Israeli unicorn Melio is laying off 7% of its workforce, "Due to organizational changes that include flattening out management layers and internal streamlining processes." At least 40 employees in Israel were summoned today to hearings and several more in the US office. Melio said that the employees affected by the move will receive enlarged compensation packages, subsidies, professional support in finding new work and improved terms for purchasing options.
This is Melio's second round of layoffs since 2022 when 10% of 600 employees were dismissed. The company currently has 650 employees including 400 in Israel. The company says that this is the first round of layoffs that has hit Melio's employees in Israel.
Unlike most companies that have implemented a layoff process in recent years, Melio has explained the move in detail. The company says, "The rate of growth in the company has caused organizational structural awkwardness in some departments and the creation of inefficient management layers. In the last three years, the Israel office has grown from about 90 employees to over 400, of which the development department alone grew from about 50 employees to about 300."
Melio CEO Matan Bar said, "This is a tough day for all of us. Accelerated growth as we have experienced it in recent years is welcome but responsible management must consistently consider anew whether the organizational structure that has worked so far will also serve our aims well in the future. In our case, we are forced to take a difficult decision that is required by reality and unfortunately as a result of the organizational change to part from employees. At the same time, there are no changes in our targets for 2024 and we are convinced that this year, as in every year, we will meet our ambitious targets."
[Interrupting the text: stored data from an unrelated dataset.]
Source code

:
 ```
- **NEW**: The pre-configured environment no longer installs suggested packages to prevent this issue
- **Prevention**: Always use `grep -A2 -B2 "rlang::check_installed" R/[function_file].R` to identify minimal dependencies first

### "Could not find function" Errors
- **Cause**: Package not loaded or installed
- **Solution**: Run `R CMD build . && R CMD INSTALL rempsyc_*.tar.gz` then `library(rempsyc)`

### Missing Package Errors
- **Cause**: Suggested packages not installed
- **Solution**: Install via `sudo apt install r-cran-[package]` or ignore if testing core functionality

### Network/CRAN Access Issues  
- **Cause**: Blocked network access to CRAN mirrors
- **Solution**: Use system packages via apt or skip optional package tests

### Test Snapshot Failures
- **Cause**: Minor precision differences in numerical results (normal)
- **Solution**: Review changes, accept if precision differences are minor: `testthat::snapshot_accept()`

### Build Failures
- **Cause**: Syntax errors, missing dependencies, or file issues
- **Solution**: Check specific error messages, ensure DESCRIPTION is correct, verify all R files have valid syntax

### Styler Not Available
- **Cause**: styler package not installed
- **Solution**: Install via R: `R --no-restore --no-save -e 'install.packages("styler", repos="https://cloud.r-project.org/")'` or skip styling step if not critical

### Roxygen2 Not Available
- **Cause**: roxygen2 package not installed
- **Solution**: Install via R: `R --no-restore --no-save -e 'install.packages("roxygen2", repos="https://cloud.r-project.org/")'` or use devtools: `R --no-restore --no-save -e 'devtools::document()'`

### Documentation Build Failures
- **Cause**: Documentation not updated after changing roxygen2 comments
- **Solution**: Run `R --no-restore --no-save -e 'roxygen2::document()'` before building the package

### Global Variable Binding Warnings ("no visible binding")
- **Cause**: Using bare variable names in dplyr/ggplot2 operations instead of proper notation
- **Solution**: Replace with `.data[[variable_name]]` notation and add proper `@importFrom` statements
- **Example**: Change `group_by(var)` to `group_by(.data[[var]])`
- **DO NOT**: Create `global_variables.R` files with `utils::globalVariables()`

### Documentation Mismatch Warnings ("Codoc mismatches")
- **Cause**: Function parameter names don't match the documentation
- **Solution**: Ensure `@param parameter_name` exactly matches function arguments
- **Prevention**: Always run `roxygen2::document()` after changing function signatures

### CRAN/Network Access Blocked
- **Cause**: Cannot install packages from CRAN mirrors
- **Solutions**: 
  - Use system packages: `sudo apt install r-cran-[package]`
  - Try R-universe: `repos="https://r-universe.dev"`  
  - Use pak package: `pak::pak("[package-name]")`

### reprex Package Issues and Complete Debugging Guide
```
Bar added, "We have plans for speeded up growth in the coming years, even faster than the growth we have experienced so far but we won't be able to fulfil this if we don't behave responsibly in terms of efficiency and organizational focus. Time and again we are included in listings of the most promising companies in the global fintech market and our responsibility is to realize this promise."
$4 billion valuation
Since it was founded the company has raised over $500 million and its most recent valuation in 2021 was $4 billion. Over the past two years, Melio has announced partnerships with leading financial institutions in the US like J P Morgan and Capital One as well as with ecommerce giant Shopify.
Melio belongs to a cluster of Israeli fintech companies that help small and medium-sized organizations with their payment processes. Melio was founded in 2018 and quickly became a unicorn during the Covid tech bubble by providing a payment platform for businesses with individual employees, such as law firms. Melio does more than just transferring money - it synchronizes the payment in business systems and allows companies to compress and spread payments with suppliers guaranteed to receive payments on time.
The most prominent player in the market is Bill.com (NYSE: BILL), which is a publicly traded company with a market cap of $7 billion, although in 2022 it was traded with a market cap of $12 billion. In the past Bar told "Globes," that "At Bill.com the emphasis is on creating automation that saves time in transferring payments, while the main value provided by Melio is to assist businesses in protecting their cash flow."
Published by Globes, Israel business news - en.globes.co.il - on March 4, 2024.